13 Measuring Resources and Expenses  The “prototypical” family we examine is a single parent with two children ages 3 and 8 moving toward full employment. Expenses include food, housing (with utilities), child care, health insurance (if not received), transportation, and miscellaneous expenses for low-income families in Boston and Springfield as calculated by the National Center for Children in Poverty. Resources include net earnings (taxes deduced and credits added), cash assistance, cash value of food stamps, and the cash value of child care. Resources – Expenses = Net Resources.

14 A Policy Conundrum?  A smaller number of benefits provides a little more incentive for higher earnings, but leaves families in financial difficulties even as they earn more.  A high number of benefits helps families move to financial economic security, but at the same time provides no incentive for more earnings over a very large range of earnings.

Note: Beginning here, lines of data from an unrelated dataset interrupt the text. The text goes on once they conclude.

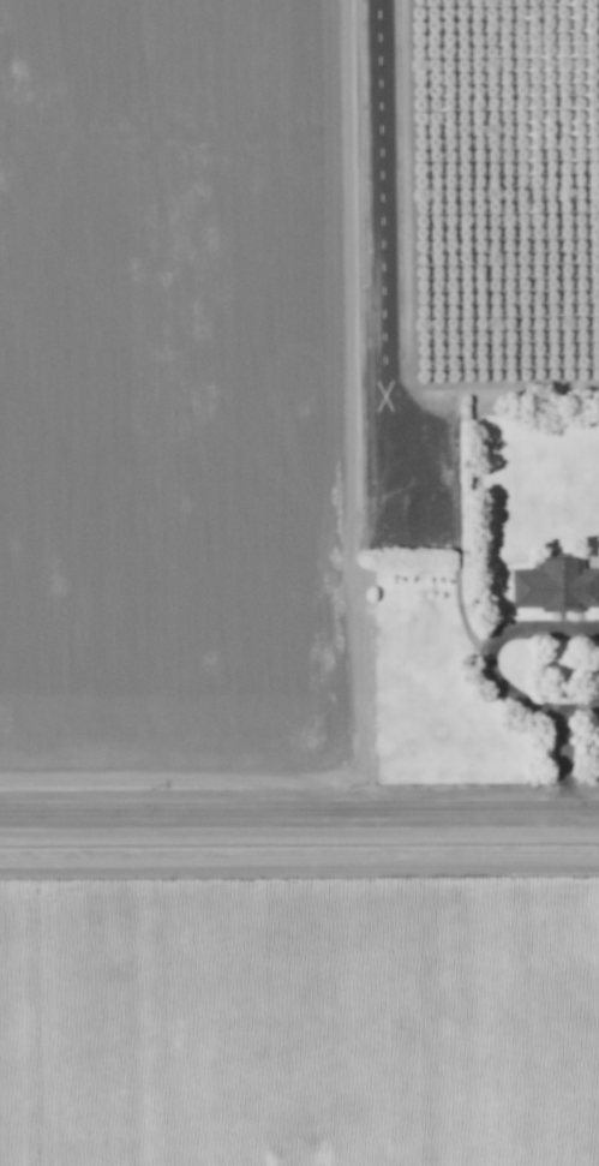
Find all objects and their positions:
airport runway: (382, 249)
crop: (163, 393)
building: (556, 588)
road: (492, 642)
road: (577, 702)
road: (556, 762)
road: (299, 812)
crop: (299, 1002)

15 Ways out  Individual solutions: Families can reduce expenses on their own; find cheaper child care at the risk of losing quality care, find cheaper housing by crowding in with others or living in less safe neighborhoods, or go without medical insurance or as much food.

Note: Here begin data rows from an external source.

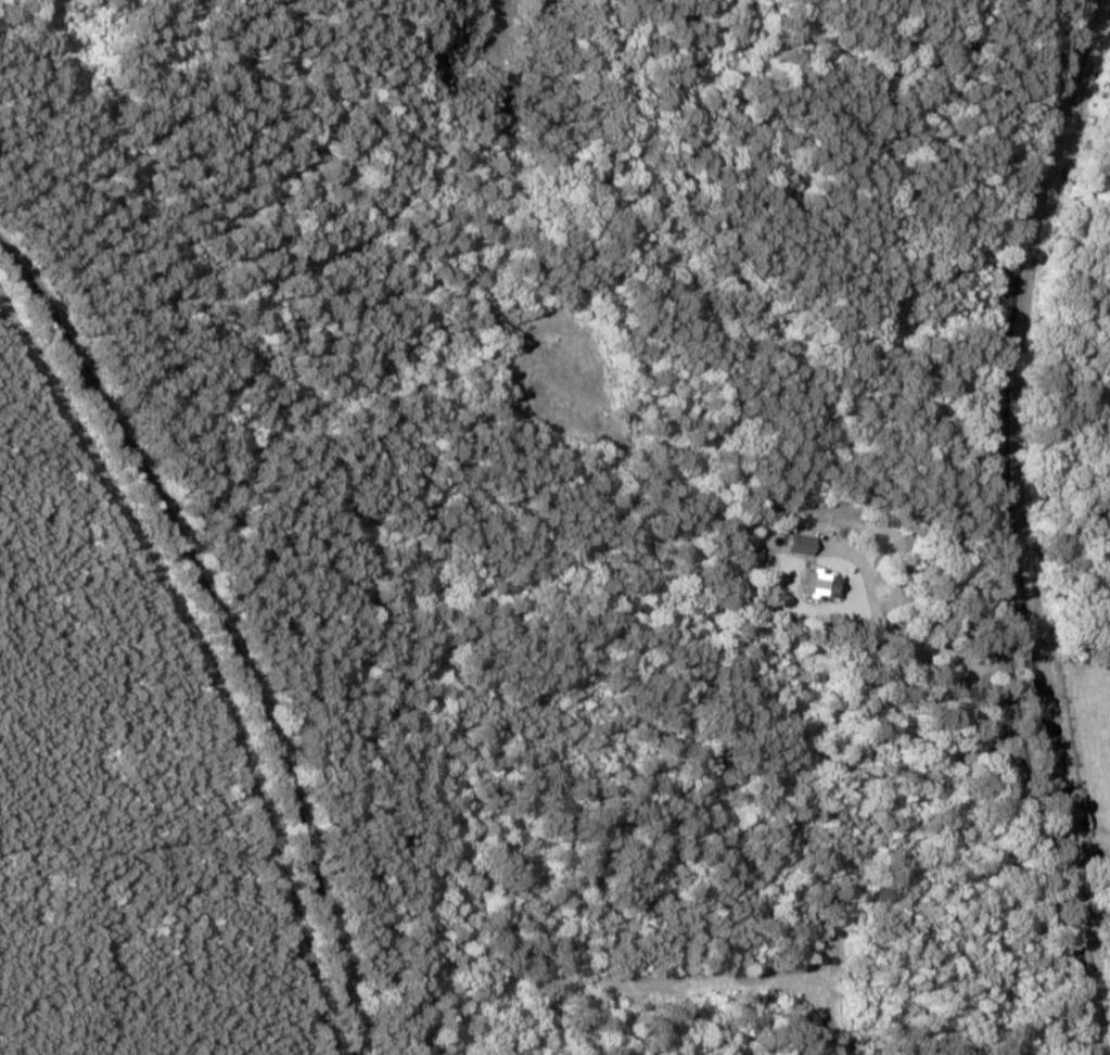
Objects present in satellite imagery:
road: (17, 0)
road: (1014, 542)
building: (805, 545)
building: (826, 585)
road: (231, 643)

16 Policy changes?  Increase earnings: boosting the state minimum wage will help lift wages and move families further along the earnings line.  Increase benefit levels generally and/or phase them out over a wider range of earnings.  Other countries have found a solution by providing universal coverage of certain benefits – such as health insurance and child care.

17 Feedback  Are policy rules properly summarized?  What is the most effective way to convey the hardship gap and the eligibility gap?  Strengths and weaknesses of this approach in illustrating the relationship between low/moderate earnings and public benefits?

18 Next Steps  Identifying focus group participants to talk about eligibility rules in practice and about coping strategies.  Other organizations/individuals to involve.  Who should see the report at release time? How do we best involve them?  How can we best work with you throughout the project?